## What the task requires
Among the lines below, keep only those from the one containing "neck: (339, 662)" through the one containing "right back paw: (132, 849)", and reproduce them exactly.
===== Provided material =====
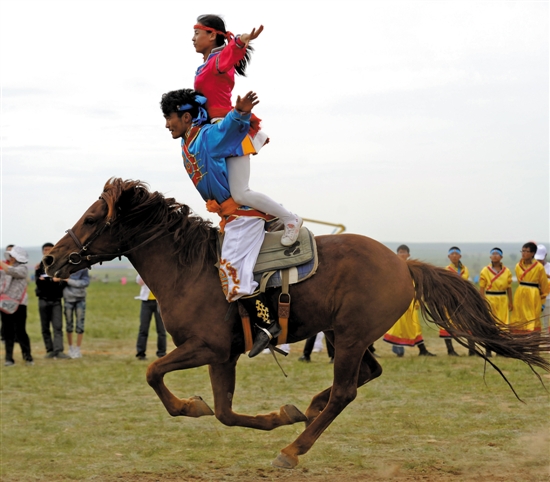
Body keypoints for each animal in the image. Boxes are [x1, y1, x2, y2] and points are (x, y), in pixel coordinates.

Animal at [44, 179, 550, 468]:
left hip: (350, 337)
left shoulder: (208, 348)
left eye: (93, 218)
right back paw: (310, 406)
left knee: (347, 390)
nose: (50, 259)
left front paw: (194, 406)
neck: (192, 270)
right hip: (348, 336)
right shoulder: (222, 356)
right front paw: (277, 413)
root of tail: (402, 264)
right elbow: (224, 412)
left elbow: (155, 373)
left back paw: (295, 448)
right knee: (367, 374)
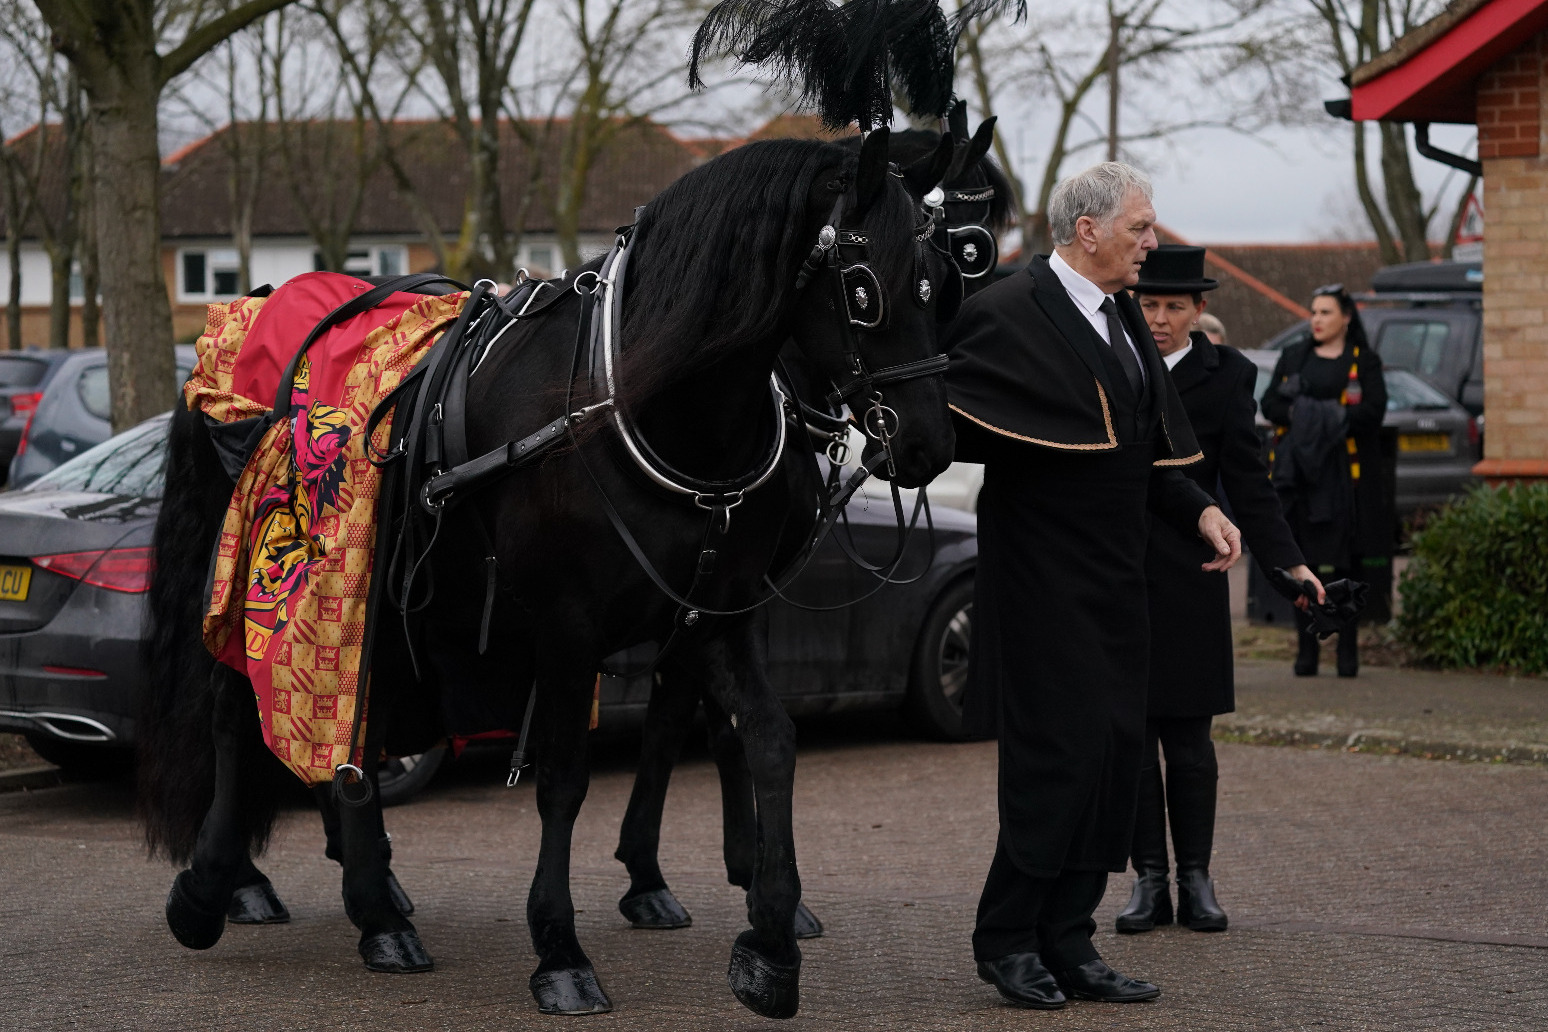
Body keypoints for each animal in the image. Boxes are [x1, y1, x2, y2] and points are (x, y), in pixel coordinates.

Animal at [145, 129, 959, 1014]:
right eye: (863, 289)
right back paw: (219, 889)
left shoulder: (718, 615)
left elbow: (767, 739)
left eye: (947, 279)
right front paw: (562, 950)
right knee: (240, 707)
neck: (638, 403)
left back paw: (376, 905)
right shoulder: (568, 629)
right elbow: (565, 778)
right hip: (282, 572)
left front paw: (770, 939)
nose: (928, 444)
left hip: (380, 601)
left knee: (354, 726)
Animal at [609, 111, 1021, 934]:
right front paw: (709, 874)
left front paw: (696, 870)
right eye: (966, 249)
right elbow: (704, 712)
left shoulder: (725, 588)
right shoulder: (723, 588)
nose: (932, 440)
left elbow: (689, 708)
=====
===== Provided material =====
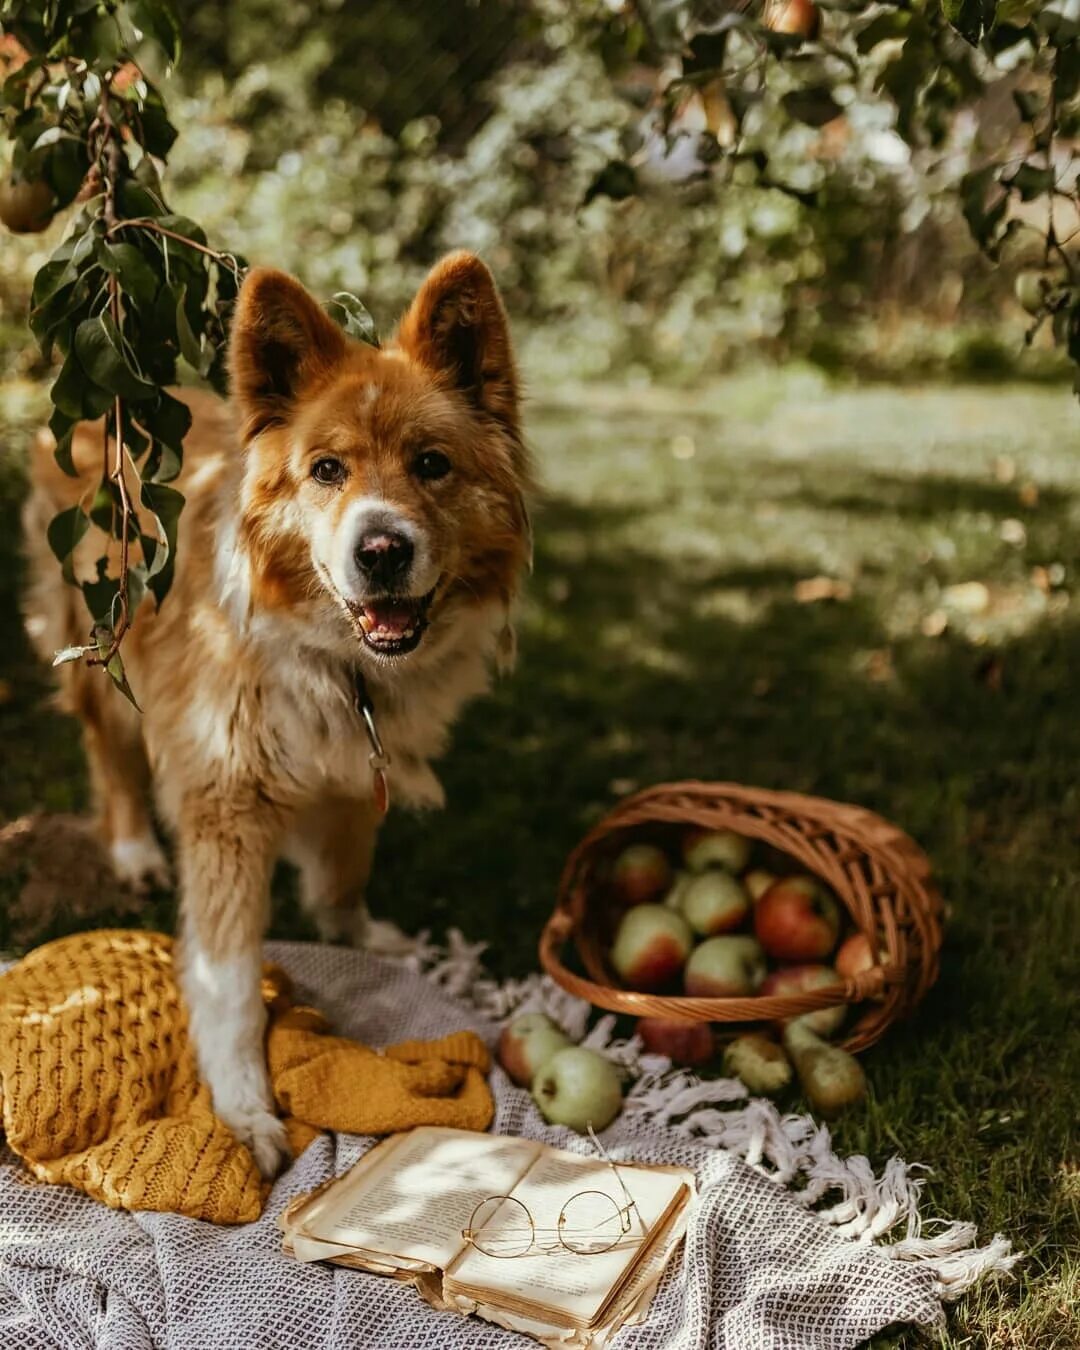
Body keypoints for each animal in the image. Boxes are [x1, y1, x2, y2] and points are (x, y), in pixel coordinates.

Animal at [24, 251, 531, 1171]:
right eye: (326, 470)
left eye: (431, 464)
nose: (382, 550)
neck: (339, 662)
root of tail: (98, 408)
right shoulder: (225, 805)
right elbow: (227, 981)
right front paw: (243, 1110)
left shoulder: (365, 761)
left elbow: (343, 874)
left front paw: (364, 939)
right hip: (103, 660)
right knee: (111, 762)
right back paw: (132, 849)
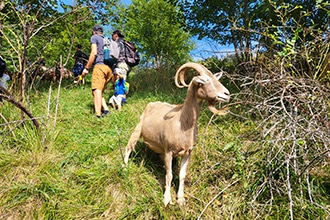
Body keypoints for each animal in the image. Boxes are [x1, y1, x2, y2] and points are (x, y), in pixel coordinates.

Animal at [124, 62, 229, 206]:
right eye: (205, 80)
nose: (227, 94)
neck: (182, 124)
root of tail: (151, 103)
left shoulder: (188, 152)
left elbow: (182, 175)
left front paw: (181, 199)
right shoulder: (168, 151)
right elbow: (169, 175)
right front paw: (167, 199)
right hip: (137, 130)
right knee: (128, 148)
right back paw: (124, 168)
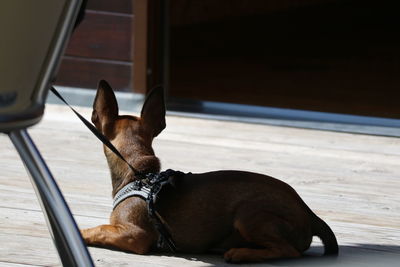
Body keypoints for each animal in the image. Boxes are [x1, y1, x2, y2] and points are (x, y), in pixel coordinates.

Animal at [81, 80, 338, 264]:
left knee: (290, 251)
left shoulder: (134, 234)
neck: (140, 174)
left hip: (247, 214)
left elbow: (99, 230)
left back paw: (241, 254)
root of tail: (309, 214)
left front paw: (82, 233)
=====
===== Provided material =====
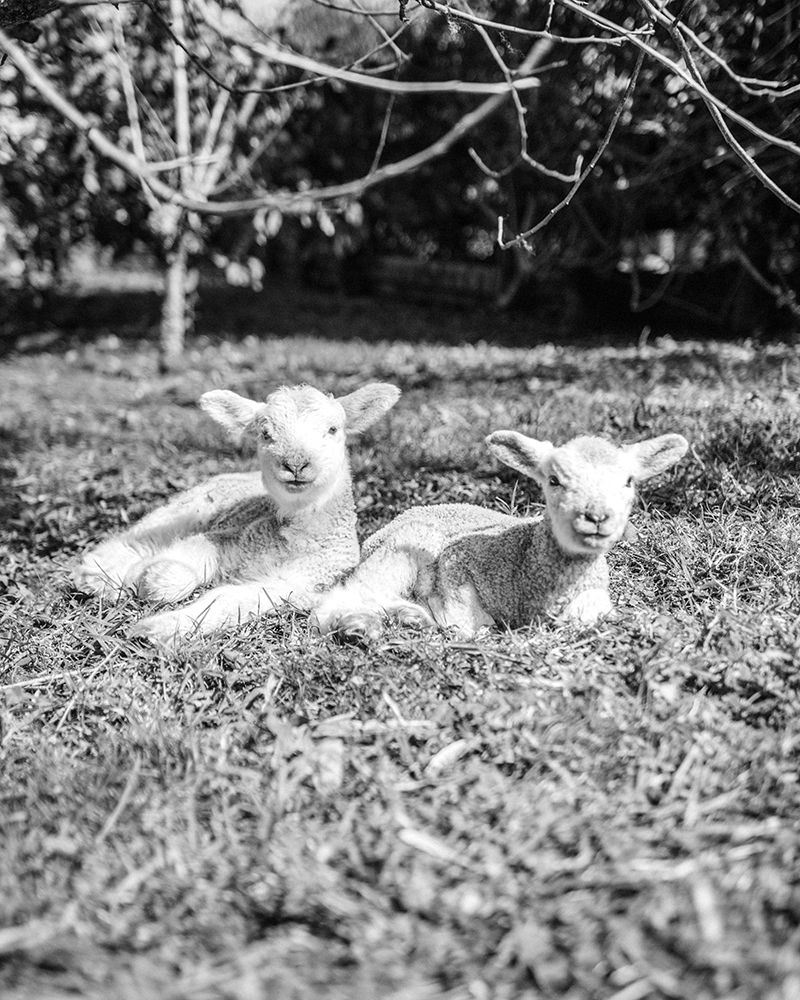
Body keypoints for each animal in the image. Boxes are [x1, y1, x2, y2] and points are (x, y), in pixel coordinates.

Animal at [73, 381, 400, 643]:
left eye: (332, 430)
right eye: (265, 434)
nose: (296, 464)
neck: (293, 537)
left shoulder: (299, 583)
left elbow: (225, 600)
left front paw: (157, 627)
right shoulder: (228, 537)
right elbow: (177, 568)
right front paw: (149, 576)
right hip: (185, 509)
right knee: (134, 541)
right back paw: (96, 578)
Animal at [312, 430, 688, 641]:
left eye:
=====
## Completed exercise
neck: (339, 662)
root of tail: (98, 408)
right shoulder: (225, 805)
right elbow: (227, 981)
right front paw: (243, 1110)
left shoulder: (365, 761)
left elbow: (343, 874)
left front paw: (364, 939)
right hip: (103, 660)
right knee: (111, 762)
right back paw: (132, 849)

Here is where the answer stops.